# Iasi[RO]-Budapest[HU]-Wien[AT]



## Hurricane.189 (Oct 17, 2014)

I left at 7:25 p.m. from Iasi with a night train Iasi-Timisoara N



















I chose to travel in a sleeping car to Cluj
I was disappointed, considering how much money you pay for the supplement bed ticket























































in Cluj the train had to arrive at 4:32 am, but it was delayed about 30 minutes, and from there I took the train for Budapest at 6:44
Train IC 362



















car is very clean, comfortable, although you can not see it in the pictures, very well soundproofed
WIFI internet available but only works in Hungary and it has a weak signal


















the train has a restaurant car














































in Puspokladany change the locomotive








out









in


















I arrived in Budapest at 13.20

ZSR 350









In remembrance of the the Hungarian Uprising of 1956









Skoda 109E









Taurus GySEV






















































Budapest keleti central station









the next morning, back at the station to go to Vienna;
ticket Budapest-Vienna-Budapest: I bought it online from the MAV website.

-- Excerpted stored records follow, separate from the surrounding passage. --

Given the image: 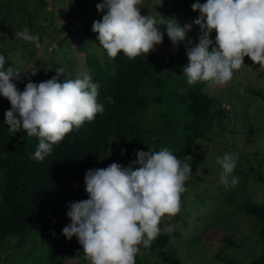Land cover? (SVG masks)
<instances>
[{
    "label": "clouds",
    "instance_id": "1",
    "mask_svg": "<svg viewBox=\"0 0 264 264\" xmlns=\"http://www.w3.org/2000/svg\"><path fill=\"white\" fill-rule=\"evenodd\" d=\"M140 3L102 0L95 5L104 14L93 21L91 30L98 34L99 46L108 57L148 54L165 34L173 45L184 41L191 24L181 26L174 15L159 19L141 15ZM190 7L199 12L192 21L199 27V36L186 49L188 62L182 66L188 84L225 85L244 65L245 56L264 67V0H196ZM15 37L40 47L39 37L26 26ZM5 62L0 54V96L11 105L3 123L12 134L24 131L38 138L35 159L43 160L73 128L103 113L104 105L97 102L99 84L89 73L58 81L65 73L59 67L47 80H29L21 91L13 82V78L20 80V72L13 66L5 68ZM134 155L127 166L113 162L105 168L88 169L83 179L87 199L67 202L69 223L61 234L66 239L76 237L89 264H135L138 246L150 247L161 232V218L174 216L180 209L185 182L193 175L190 163L182 164L168 147L134 150ZM237 160L238 155L231 152L215 160L221 169L219 182L226 188L238 183L232 175ZM195 174H201V169Z\"/></svg>",
    "mask_w": 264,
    "mask_h": 264
},
{
    "label": "trees",
    "instance_id": "2",
    "mask_svg": "<svg viewBox=\"0 0 264 264\" xmlns=\"http://www.w3.org/2000/svg\"><path fill=\"white\" fill-rule=\"evenodd\" d=\"M9 1L0 0L2 18L5 16L1 9ZM36 1L41 5L45 2ZM63 4L67 17L87 11V0H66ZM17 7L28 14L22 3L17 2ZM198 15L199 12L195 11V17ZM29 24L33 25L32 22ZM70 35L68 33L67 37ZM97 35L81 33L77 50L84 53L85 72L99 84L97 102L104 105V111L79 128H73L53 145L51 153L43 160H37L33 155L38 145L36 136H28L24 131L15 134L8 131V125L3 121L4 113L11 105L0 96V264H6L14 252L27 246L30 237L47 239L63 236L61 229L69 223L65 215L67 202L87 199L83 179L88 169L105 168L113 162L127 166L136 158L134 150L168 147L182 164L190 163L191 171L190 156L197 140L207 138V132L215 121L227 115L228 111L220 106L221 99L207 94L201 87L185 85L181 80L166 77L158 71L161 53L170 42L166 34L153 51L134 58L123 53H118L115 58L108 57L102 47H93L95 42L99 44ZM59 44H63V39L59 40ZM22 46L30 55L37 49L32 42ZM0 54L5 56V68L11 67L6 52L0 49ZM56 58L52 55L46 62L52 67L50 74H43V66H38L32 72L35 74L30 73L20 80L13 78V82L22 91L29 80H47L56 74V68L71 62L63 53L59 57L61 64H55ZM64 78L74 76L63 73L58 81ZM153 106L157 110H152ZM239 156L244 158L241 154ZM247 164L245 169L235 168L233 173L246 178L259 171L252 163ZM193 184L191 179L185 182L186 187ZM217 187L223 188L224 185L220 183ZM241 192L234 186L229 187L222 201L228 205L227 215L240 212L249 216L253 225V247L257 253L253 252V258L247 262L232 255L219 256L217 253L215 257L224 264H264V201L237 199L241 198ZM200 196L198 201L202 204ZM196 211L197 216L206 212L201 209ZM182 214L191 215L192 212L184 210ZM182 214L177 212L172 216L171 223L180 221L186 228L188 221ZM159 224L162 230L150 247L138 246L141 257L149 259L155 256L162 264H181L175 245H172V235L180 239L183 231L176 226L171 227V231H164L165 227H169V221L160 220ZM222 240L231 244L227 237ZM61 246L65 250L72 247L74 251L77 247L81 248L75 236ZM6 247H11L12 251H6ZM79 253L84 256L83 251ZM48 260L49 264H63V259L53 252L48 255Z\"/></svg>",
    "mask_w": 264,
    "mask_h": 264
},
{
    "label": "rangeland",
    "instance_id": "3",
    "mask_svg": "<svg viewBox=\"0 0 264 264\" xmlns=\"http://www.w3.org/2000/svg\"><path fill=\"white\" fill-rule=\"evenodd\" d=\"M44 1L41 5L36 0H10L8 5L3 6L1 13L5 17L2 18L0 14V49L6 52L9 65L20 72V79L26 78L38 66H43V74H50L52 67L46 62L54 55L58 57L54 59L55 64H61L59 57L62 53L71 59L69 64L63 66L65 73L76 77L86 71L84 53L77 50L80 35L83 32L96 34L91 26L94 20H100L104 14L98 13L95 7L102 0H87L86 13H78L74 17H67L65 14L63 3L66 0ZM17 2L24 5L28 14L17 7ZM194 2L196 0H141L138 5L142 10L141 15L157 19L160 16L174 15L181 26L185 23L192 25L184 41L165 45L157 64L158 71L166 77L181 80L185 85L201 87L202 91L221 99L220 106L228 111L220 121H215L207 132V138L197 140L191 151L193 175L190 179L194 184L186 187V192L181 194L178 211L180 214L184 210L192 212L191 215L182 214L188 221L186 228L180 221L171 223L172 216L165 215L161 220L169 221V227L176 226L183 231L180 239L171 234L172 245H175L181 264H224L215 257L217 253L219 256H236L242 262H247L253 258V252L257 253L253 247V225L249 216H244L243 213L233 212L230 216L226 214L228 205L223 203L222 197L229 191V187H217L220 184L221 169L215 160L218 156L231 152L238 155L235 166L237 170L245 169L248 162L252 163L259 169L258 172L255 171L246 178L232 173L238 179L234 187L243 191L241 198L237 199L264 201V67L250 59H243L244 65L234 71L232 79L225 85H211L207 82L188 84L181 72L182 66L188 62L186 49L198 42L199 27L192 24L197 17L190 7ZM199 2L203 3L204 0ZM25 26L41 39L40 47L31 55L22 46L30 42L15 37V33ZM63 26L66 28L62 30ZM160 27L164 29L163 26ZM68 33L71 35L67 37ZM211 37H215L214 31ZM60 39H63L62 45L59 44ZM93 47L100 49L96 42ZM151 108L157 110L155 106ZM248 157L252 159H247ZM196 169H201V174H195ZM199 196L203 198V205L198 201ZM196 209L206 212L197 216ZM161 226L159 224L162 230ZM191 236L195 238L192 239ZM224 237L231 244L223 243ZM71 240L72 238L66 239L63 236H51L47 239L30 237L28 245L17 250V253L14 252L6 264H49L48 255L51 252L62 258L63 264H89L79 253L82 247L75 248V252L72 247L65 250L61 246V243ZM6 251L11 252L12 248L6 247ZM139 251L138 249L135 264H162L155 256L143 259Z\"/></svg>",
    "mask_w": 264,
    "mask_h": 264
}]
</instances>
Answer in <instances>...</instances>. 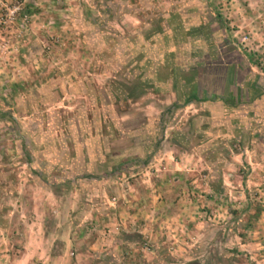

It was the cheapest option;
MAV ticket for one person round trip: 36Euro;
CFR ticket for one person roundtrip: 55.5Euro
OBB ticket for one person roundtrip: 78.40Euro;








TRAXX MAV


















7:40 RailJet go to Vienna, I recommend to take a seat reservation because it is a crowded train.










food at the restaurant car is a little expensive, but good


















I had WiFi on the train, but the internet only works in Austria













































I arrived in Vienna
RJ Budapest was coupled with an RJ who already was waiting in the station. The train went on to Munich



























the station looks :aplauze: 8O 



























various trains




































in RJ you can take the food 2GO


----------



## Fire21 (Mar 9, 2014)

Nice photos, and lots of them!

In the photo where you mention the clean comfortable car with good soundproofing...Look at the leg room! Compare that to one of today's stupid airliners where your knees are up under your chin! Gimme a train any day!


----------



## Magic (Jan 28, 2014)

Very interesting, thanks for posting.
Looks like they have some very nice equipment over there.

Magic


----------



## Cycleops (Dec 6, 2014)

Yes, thanks for posting. European railways are usually great value and comfortable, unlike UK railways. 

I travelled from London to Hanover, Germany once and it was a superb trip.


----------



## gunrunnerjohn (Nov 10, 2010)

Nice pictures and some great looking passenger car interiors. I think they trump most of the stuff in the US.


----------